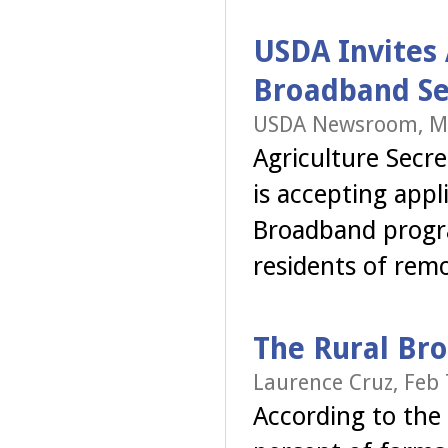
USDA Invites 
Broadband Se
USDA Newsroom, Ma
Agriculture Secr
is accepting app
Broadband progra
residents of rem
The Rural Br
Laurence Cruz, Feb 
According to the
━━━
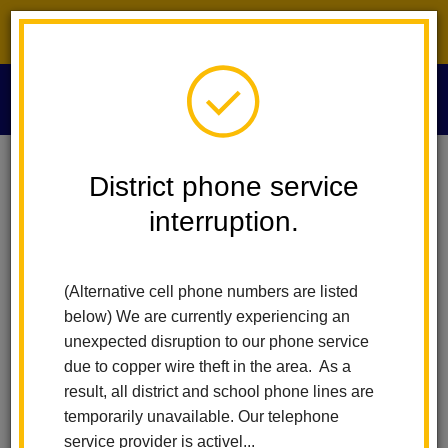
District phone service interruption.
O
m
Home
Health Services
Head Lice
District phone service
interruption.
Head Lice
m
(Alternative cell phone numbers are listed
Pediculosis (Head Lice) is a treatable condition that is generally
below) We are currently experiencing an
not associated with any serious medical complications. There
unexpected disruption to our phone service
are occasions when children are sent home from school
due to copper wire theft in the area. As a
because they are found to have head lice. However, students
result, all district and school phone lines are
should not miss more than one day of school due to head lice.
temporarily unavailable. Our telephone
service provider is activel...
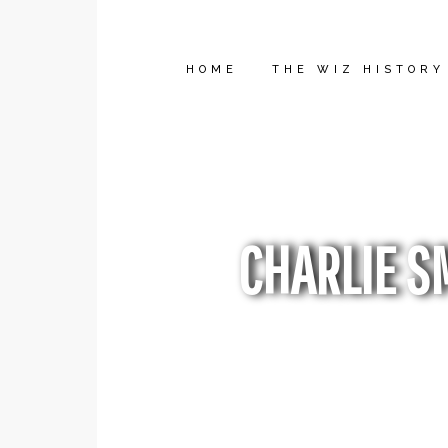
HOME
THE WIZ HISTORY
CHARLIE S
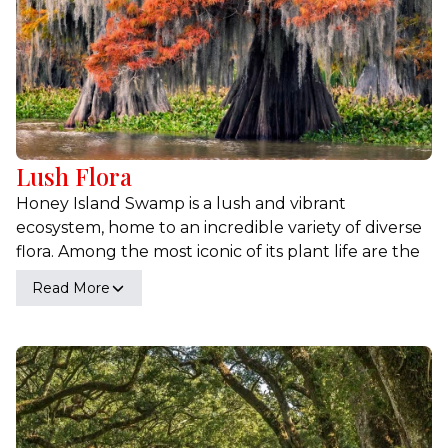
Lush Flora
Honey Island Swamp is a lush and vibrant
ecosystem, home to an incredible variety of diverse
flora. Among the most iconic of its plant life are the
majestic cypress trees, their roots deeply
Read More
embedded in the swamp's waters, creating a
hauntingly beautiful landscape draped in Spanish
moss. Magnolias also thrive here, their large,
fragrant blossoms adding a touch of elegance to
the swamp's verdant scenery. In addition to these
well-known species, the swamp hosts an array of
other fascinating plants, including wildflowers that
━━━
__EXERCISE DETAILS__. Turn everything from the line containing "USDA Invites" down to the line containing "According to the" into a JSON list of strings, with one string per line and blank lines left out.

__RESULT OF THIS TASK__.
[
  "USDA Invites ",
  "Broadband Se",
  "USDA Newsroom, Ma",
  "Agriculture Secr",
  "is accepting app",
  "Broadband progra",
  "residents of rem",
  "The Rural Br",
  "Laurence Cruz, Feb ",
  "According to the"
]